Earliest evidence of dentistry in Late Upper Palaeolithic

Stone tools used to treat dental caries 14,000 years ago

Humans have been practicing dentistry for a surprisingly long time. The earliest dental filling, made from beeswax and dating to 6,500 years ago, was reported from Slovenia in 2012 and a bow drill was apparently used to remove decay from molar teeth recovered from a 9,000-year-old Neolithic graveyard in Pakistan. The increase in carbohydrate consumption in the Neolithic was accompanied by an increase in dental caries, and a need for dentistry. The drilling, cleaning and filling dental cavities is documented in ancient Egyptian texts, which confirm that the practice was established by at least the fifth millennium BC.

Evidence of a much earlier origin for the treatment of dental caries has now emerged from Epigravettian site of Riparo Villabruna in northern Italy. Researchers studied a lower right third molar from a 25-year-old male, originally recovered in 1988 and radiocarbon dated to around 14,000 years ago. They noticed a dental cavity that had apparently been cleaned and on investigating with an electron microscope they found V-shaped striations that appeared to have been caused by scraping.

The researchers then attempted to replicate the striations on recently-extracted third molars, using pointed tools made from wood, bone and microlith. The use of such tools as toothpicks is well documented from the Palaeolithic. It was found that the microlith tool produced grooves and ridges matching those found on the Villabruna tooth, which thus provides the earliest known example of dental surgery. The cavity had been dug with a flint microlith to remove the dental decay and presumably relieve toothache.

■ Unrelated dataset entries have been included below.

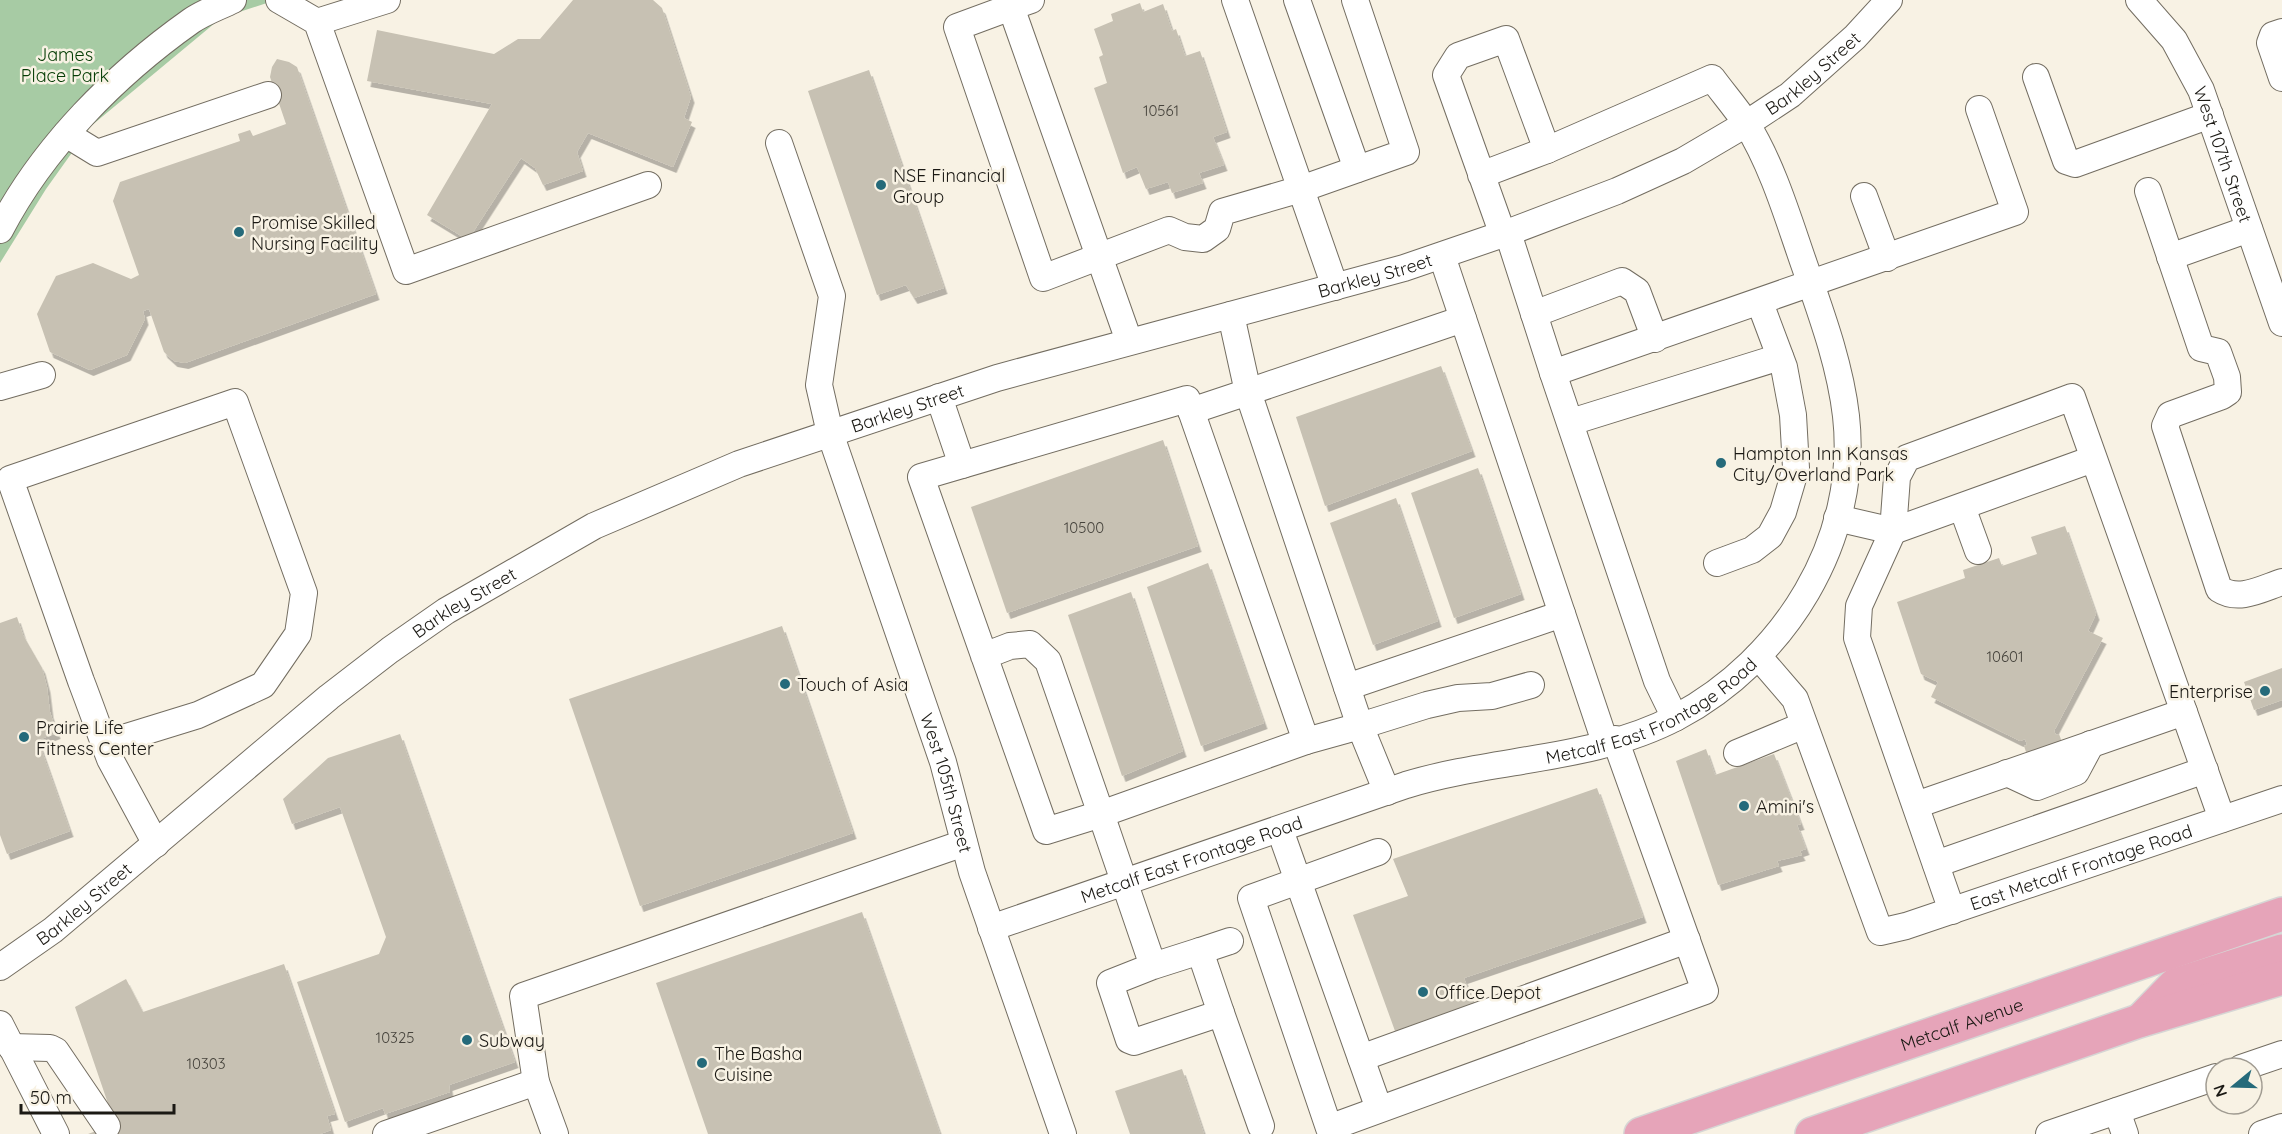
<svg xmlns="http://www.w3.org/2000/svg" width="2282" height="1134" viewBox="0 0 2282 1134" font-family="Quicksand,sans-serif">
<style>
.green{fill:#a7cba4}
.building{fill:#c7c1b3;filter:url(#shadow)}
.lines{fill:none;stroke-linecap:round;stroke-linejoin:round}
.minor-casing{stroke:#736d61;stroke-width:28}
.major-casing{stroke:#d6d6d5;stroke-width:36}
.minor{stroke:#fff;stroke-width:26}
.major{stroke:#e6a4b9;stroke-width:33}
.poi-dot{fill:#256a7a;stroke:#f8f2e4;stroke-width:2}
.labels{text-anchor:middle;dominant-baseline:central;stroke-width:5;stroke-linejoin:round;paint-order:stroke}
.number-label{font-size:15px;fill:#46433c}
.park-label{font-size:18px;fill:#063d05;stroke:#f8f2e4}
.street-label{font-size:18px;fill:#1b1914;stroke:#f8f2e4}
.poi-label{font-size:18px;fill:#1b1914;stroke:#f8f2e4;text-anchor:start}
</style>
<defs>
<filter id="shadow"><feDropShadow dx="3.5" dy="6" stdDeviation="0" flood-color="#0004"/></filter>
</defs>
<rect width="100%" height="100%" fill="#f8f2e4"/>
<path class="green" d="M0,0H276L221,18L91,126L46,189L0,263Z"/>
<g class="building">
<path d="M573,0H653L662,8L691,97L684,118L692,122L673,167L588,133L577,152L583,171L543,185L535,168L521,158L468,240L427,215L492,104L367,81L377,30L494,54L518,39H540Z"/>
<path d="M1140,3L1143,12L1163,4L1172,31L1176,29L1185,56L1200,51L1227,132L1213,137L1224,165L1199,173L1203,183L1172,193L1168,182L1146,189L1137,167L1123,173L1094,88L1107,83L1099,57L1103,55L1094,29L1113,21L1111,14Z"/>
<path d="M277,59L289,62L297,67L376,294L185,363L174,361L164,352L149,309L143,311L145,319L127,355L90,370L50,352L37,314L56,276L93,263L131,279L139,275L113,201L120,182L240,141L238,134L250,130L253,136L286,124L270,77L272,67Z"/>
<path d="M869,70L944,288L914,298L906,285L877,295L808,91Z"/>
<path d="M1441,366L1472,451L1325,506L1296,417Z"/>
<path d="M1163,440L1198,546L1007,613L971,507Z"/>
<path d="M1478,468L1521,594L1454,618L1411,493Z"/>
<path d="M1396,498L1438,621L1373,645L1330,523Z"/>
<path d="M2065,526L2096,614L2088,631L2103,638L2054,731L2056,735L2059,734L2072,769L2036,781L2024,746L2027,745L2025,739L2020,741L1931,697L1938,682L1921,674L1897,602L1965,578L1963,570L1999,558L2002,566L2037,554L2031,537Z"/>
<path d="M1208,563L1264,723L1201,746L1147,587Z"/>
<path d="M1131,592L1183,751L1122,776L1068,615Z"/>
<path d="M17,617L23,635L42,668L47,687L50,712L57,733L38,740L70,831L7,854L0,835V623Z"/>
<path d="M782,626L853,833L640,906L569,699Z"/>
<path d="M2282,668V700L2254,710L2244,682Z"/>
<path d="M400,734L515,1062L449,1085L450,1092L385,1114L383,1108L345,1122L297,982L379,954L386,937L340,807L292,824L283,799L328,758Z"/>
<path d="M1706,749L1715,775L1774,754L1801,824L1797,825L1806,849L1800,851L1802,855L1777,861L1779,866L1718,885L1676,761Z"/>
<path d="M1597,788L1643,917L1464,978L1473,1003L1395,1031L1353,915L1408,896L1393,859Z"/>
<path d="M862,912L940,1134H708L656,983Z"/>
<path d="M284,964L335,1114L327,1116L331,1130L320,1134H88L115,1124L75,1007L126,979L143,1012Z"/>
<path d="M1182,1069L1204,1134H1130L1115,1091Z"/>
</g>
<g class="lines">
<defs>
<g id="minor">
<path d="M279,0L317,22L406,271L648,185"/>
<path d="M1031,0L1011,7L1129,341"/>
<path d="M1235,0L1335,287"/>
<path d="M1297,0L1357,169"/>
<path id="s1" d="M2139,0L2174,40L2201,90L2282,323"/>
<path d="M1011,7L957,27L1043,278L1169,230L1185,237L1203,239L1217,229L1222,212L1301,189L1406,152L1355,0"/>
<path d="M317,22L387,0"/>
<path d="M2282,32L2273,35L2270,43L2282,78"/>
<path d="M2036,77L2066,161L2075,164L2210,115"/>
<path d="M66,134L97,153L268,95"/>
<path id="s2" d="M779,143L832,296L819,385L830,433L943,762L972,872L1063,1134"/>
<path d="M1481,175L1547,150L1506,39L1458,56L1446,75L1503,235"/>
<path d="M2148,191L2201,348L2218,352L2227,377L2228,392L2222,396L2170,415L2165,426L2219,589C2239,602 2261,589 2282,582"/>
<path d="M1864,196L1887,258"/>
<path d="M0,230C43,147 116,74 191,21C204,12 219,7 233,0"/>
<path d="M1508,233L1553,373L2015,212L1979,109"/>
<path d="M1442,256L1605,742"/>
<path d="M2170,257L2249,229"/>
<path d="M1534,314L1622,281L1637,291L1655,339"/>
<path d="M1463,319L1248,392L1360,726L1427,705L1458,698L1492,696L1531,685"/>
<path d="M1553,373L1657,681L1675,718"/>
<path d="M0,387L42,375"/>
<path d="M939,397L962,465"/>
<path d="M1191,411L1248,392L1231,315"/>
<path d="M1571,422L1780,357"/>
<path d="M1962,507L1978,551"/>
<path d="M1837,518L1893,531L2093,459"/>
<path d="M1717,563L1752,550L1770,536L1783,512L1796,468L1793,415L1784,367L1760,303"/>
<path d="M984,656L1010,646L1030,644L1048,661L1101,814L1306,741L1187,399L921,477L1046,831L1101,814L1153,966L1110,983L1129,1040L1134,1042L1221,1013L1200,951L1153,966"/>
<path id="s3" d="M1758,656L1795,699L1880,932L1906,926L2282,799"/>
<path d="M1347,687L1562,614"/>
<path d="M1306,741L1360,726L1387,792"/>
<path d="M104,744L198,715L263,685L298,634L304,593L235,402L10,479L81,681C91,707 100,733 110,759L156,844"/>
<path d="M1737,753L1804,725"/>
<path d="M2007,773L2037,787L2076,772L2091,744"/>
<path d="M1916,805L2184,712"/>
<path d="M1280,830L1379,1109"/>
<path d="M1378,852L1251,898L1329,1128L1705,991L1615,739"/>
<path d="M1936,864L2205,770"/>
<path d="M1952,911L1857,638L1859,606L1893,531L1897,477L1907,458L2072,397L2222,819"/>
<path id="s4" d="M991,928L1406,785C1494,758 1594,761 1677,717C1784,660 1860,540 1846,416C1840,364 1821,313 1804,264C1788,218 1772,164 1746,123C1736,108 1723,93 1712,78L1547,150"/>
<path d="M1200,951L1230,941"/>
<path id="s5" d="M0,967L53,930L329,697L390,650L446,611L594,526L739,464L997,378L1404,268L1512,231L1617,191L1683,161L1746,124L1790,95L1855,37L1889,0"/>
<path d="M1221,1013L1261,1126"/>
<path d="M0,1024L56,1134"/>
<path d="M11,1047L50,1048L56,1051L107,1126"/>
<path d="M1361,1058L1687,940"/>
<path d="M2241,1068L2282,1054"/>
<path d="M2117,1111L2125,1134"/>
<path d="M386,1134L536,1082"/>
<path d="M555,1134L536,1082L523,996L964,843"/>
<path d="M2049,1134L2216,1077"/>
<path d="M2262,1134L2282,1127"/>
</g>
<g id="major">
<path d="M2141,1020L2175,985L2282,951"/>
<path id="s6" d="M1641,1134L2282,914"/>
<path d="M1812,1134L2139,1021L2282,978"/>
</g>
</defs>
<use href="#minor" class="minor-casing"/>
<use href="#major" class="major-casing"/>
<use href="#minor" class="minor"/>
<use href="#major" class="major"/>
</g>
<g class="poi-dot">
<circle cx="881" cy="185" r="6"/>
<circle cx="239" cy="232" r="6"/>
<circle cx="1721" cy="463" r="6"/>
<circle cx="785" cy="684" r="6"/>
<circle cx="2265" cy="691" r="6"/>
<circle cx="24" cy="737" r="6"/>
<circle cx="1744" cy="806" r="6"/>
<circle cx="1423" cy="992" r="6"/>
<circle cx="467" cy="1040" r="6"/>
<circle cx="702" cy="1063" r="6"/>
</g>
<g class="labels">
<g class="number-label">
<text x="1161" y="110">10561</text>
<text x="1084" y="527">10500</text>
<text x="2005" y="656">10601</text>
<text x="395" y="1037">10325</text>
<text x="206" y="1063">10303</text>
</g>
<g class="park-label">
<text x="65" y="54">James<tspan x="65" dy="21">Place Park</tspan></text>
</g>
<g class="street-label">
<text stroke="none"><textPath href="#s5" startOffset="2049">Barkley Street</textPath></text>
<text stroke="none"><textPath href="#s1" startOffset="178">West 107th Street</textPath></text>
<text stroke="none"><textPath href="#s5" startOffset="1563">Barkley Street</textPath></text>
<text stroke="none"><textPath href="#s5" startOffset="1077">Barkley Street</textPath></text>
<text stroke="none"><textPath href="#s5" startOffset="591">Barkley Street</textPath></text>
<text stroke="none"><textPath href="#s4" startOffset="698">Metcalf East Frontage Road</textPath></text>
<text stroke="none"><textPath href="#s2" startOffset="670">West 105th Street</textPath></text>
<text stroke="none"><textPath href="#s4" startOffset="212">Metcalf East Frontage Road</textPath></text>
<text stroke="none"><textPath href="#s3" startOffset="516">East Metcalf Frontage Road</textPath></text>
<text stroke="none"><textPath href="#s5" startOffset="105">Barkley Street</textPath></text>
<text stroke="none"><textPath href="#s6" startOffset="339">Metcalf Avenue</textPath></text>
</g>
<g class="poi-label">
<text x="893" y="175">NSE Financial<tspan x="893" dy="21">Group</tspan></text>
<text x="251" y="222">Promise Skilled<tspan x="251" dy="21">Nursing Facility</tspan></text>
<text x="1733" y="453">Hampton Inn Kansas<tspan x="1733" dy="21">City/Overland Park</tspan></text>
<text x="797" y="684">Touch of Asia</text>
<text x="2253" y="691" text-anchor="end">Enterprise</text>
<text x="36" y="727">Prairie Life<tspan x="36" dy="21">Fitness Center</tspan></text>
<text x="1756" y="806">Amini's</text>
<text x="1435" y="992">Office Depot</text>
<text x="479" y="1040">Subway</text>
<text x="714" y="1053">The Basha<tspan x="714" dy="21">Cuisine</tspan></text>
</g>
</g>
<g transform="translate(2234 1086) rotate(251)"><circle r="28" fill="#f8f2e4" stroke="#a09b91" stroke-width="1.5"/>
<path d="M0-4.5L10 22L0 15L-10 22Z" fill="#256a7a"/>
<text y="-9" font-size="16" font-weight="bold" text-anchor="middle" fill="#1b1914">N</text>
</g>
<path d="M21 1104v9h153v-9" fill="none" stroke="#1b1914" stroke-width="3"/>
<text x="30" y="1104" font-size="18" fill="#1b1914" stroke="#f8f2e4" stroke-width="4.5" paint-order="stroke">50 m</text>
</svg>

The Villabruna specimen suggests that there was at least some knowledge of dental disease treatment well before the Neolithic. This study suggests that early forms of carious treatment entailed an adaptation of a toothpick to lever and scratch out decay rather than the drilling practices of later times.

Reference:

Oxilia, G. et al., Earliest evidence of dental caries manipulation in the Late Upper Palaeolithic. Scientific Reports (2015).